* What you need to do:
• A. According to the post about the quilt retreat below, how long ago did the writer start quilting?
• B. Please decide whether each statement agrees with the post about the quilt retreat below, answering yes or no and quoting the words that decide it: (i) The retreat lasts five days. (ii) The writer buys the food for the retreat meals. (iii) The writer had done some garment sewing before taking up quilting.

* Text for analysis:

=== Begin Enclosure ===

The last year and a half has brought significant changes to my life: a new city, a new job, being a new mom to name a few. Any one of these changes on their own would be stressful, so to have them happen in short succession was particularly challenging. While it was happening, I thought I was handling it well and I probably did deal with all the changes as best I could but I can look back with honesty and say I wasn’t happy. I wasn’t exactly unhappy though either. The best way I can describe it that I was living in a house with some of the lights turned off. There was enough light to see by, enough that I didn’t realize what I was missing, but once I finally got all the lights on, life got fuller, brighter and so much more vibrant and rich.
Part of turning the lights back on it doing things I enjoy even if they don’t include my son. My mom guilt is intense and overwhelming at times. Why did I have a kid just to pawn him off on someone else? I’ve slowly come to terms with this. I can leave him with other people. He enjoys doing things without me. In fact, it’s important that he learns to do things without me. The people I leave him with love him too and love spending time with him. I created a mantra I recite to myself when it gets tough. It addresses my mom guilt and sometimes low self-esteem. It goes like this.
For together to be our favorite place, we need to be apart.
To love my family as a whole, I will love every part.
So, in the spirit of being apart, I made plans a few months ago to do just that. This past weekend was spent with a group of amazing women. A few times a year, they gather under the guise of quilt retreats. Yes, a lot of quilting occurs, but after being away for more than a year, I can see there is so very much more. These five days are filled with pretty much everything that I need to recharge and return to life a better person. In no particular order these are:
- Quilting and crafting: Of course this is necessary at a quilt retreat. It’s no secret that I like to create pretty much anything. Fabric is a really great medium with endless possibilities and is a joy to work with. Even in the scope of quilting, the options for projects are vast. Quilts themselves range in size, intended use, and intricacy. And then you have your quilted table runners, wall hangings, place mats, bags, and the list goes on and on. I started quilting about 7 years ago. I had done some garment sewing before that and it was an easy transition. I’ve lost count of the number of quilts I’ve made and the people I’ve made them for. I do know that every single one is special and unique. Each one took my time and thought. Most of the people I have given quilts to understand this on some level, that quilts aren’t just pretty blankets. They are extremely personal and hold so much feeling. It’s such a pleasure for me to make a quilt with a specific person in mind, to go through the process and experience the fabric taking shape. It has to be because if you look at it for what is really is, cutting up fabric to sew it back together again, it seems insane. Some would argue that most artist toe the line of crazy and quilters are no different.
- Good food and drink: The last few retreats I’ve attended, I’ve also done the majority of the cooking and food prep for meals. Someone else purchases the food then I set it out and cook when needed. Many people would balk at making meals for 18 people but it doesn’t bother me. I really do enjoy cooking and the sense of accomplishment I feel when a meal is served and everyone is enjoying themselves. Additionally, there is always good food, not just what we eat for meals but good snacks that I never buy o make myself. We joke that it’s important to eat no less than every two hours to avoid feeling faint and there is never a shortage of food to accommodate this. Good food always is a key part to a good time. And let’s not forget happy hour, or more like hours. Sometimes a little liquid courage is needed to tackle some difficult blocks. We’ve developed an impressive bloody mary bar that has become a staple.

=== End Enclosure ===

[Collected data]
=== Begin Enclosure ===

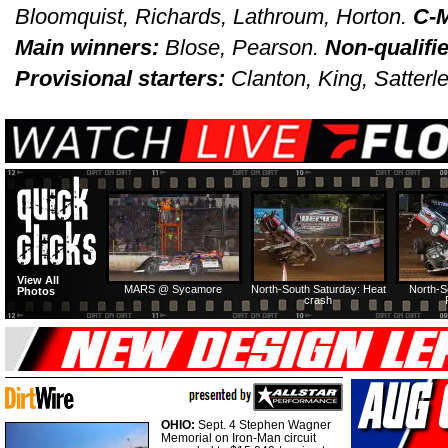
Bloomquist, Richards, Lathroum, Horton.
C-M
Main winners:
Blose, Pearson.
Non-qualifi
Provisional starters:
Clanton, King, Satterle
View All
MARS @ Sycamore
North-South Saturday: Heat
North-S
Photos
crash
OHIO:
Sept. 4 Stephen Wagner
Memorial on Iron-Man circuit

=== End Enclosure ===
=== Begin Enclosure ===

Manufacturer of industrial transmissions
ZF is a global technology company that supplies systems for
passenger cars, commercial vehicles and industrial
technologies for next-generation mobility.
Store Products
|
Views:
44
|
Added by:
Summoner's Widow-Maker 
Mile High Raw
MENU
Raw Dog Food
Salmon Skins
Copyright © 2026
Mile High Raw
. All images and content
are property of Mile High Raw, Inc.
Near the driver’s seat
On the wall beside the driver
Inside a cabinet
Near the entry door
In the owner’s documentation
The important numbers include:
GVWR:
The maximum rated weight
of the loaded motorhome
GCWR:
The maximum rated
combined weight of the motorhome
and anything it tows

=== End Enclosure ===
=== Begin Enclosure ===

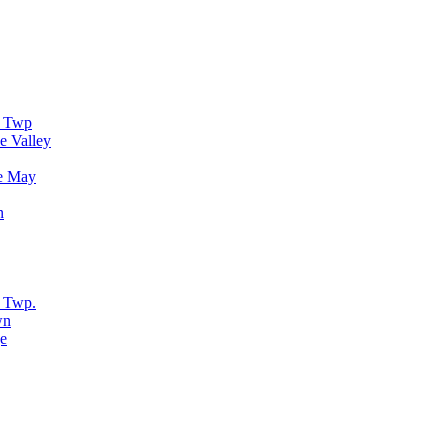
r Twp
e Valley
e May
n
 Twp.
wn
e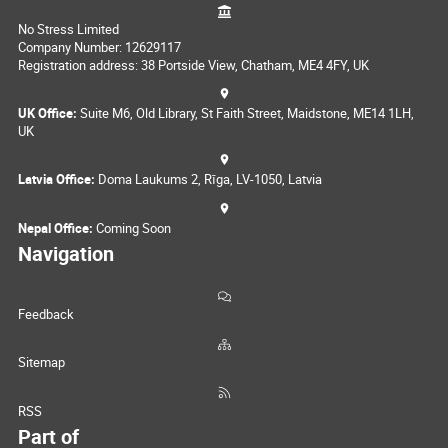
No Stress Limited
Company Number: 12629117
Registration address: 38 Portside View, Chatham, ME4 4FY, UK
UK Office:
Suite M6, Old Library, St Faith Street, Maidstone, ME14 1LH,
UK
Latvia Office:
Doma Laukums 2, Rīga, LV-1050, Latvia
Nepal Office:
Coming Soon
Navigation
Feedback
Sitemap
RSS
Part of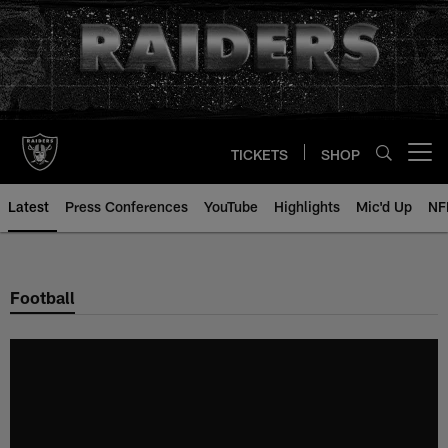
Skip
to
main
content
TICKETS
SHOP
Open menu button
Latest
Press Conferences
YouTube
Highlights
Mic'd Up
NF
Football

=== End Enclosure ===

* List of solutions:
• A. About 7 years ago.

• B.
(i) Yes: "These five days are filled with pretty much everything that I need to recharge and return to life a better person."
(ii) No: "Someone else purchases the food then I set it out and cook when needed."
(iii) Yes: "I had done some garment sewing before that and it was an easy transition."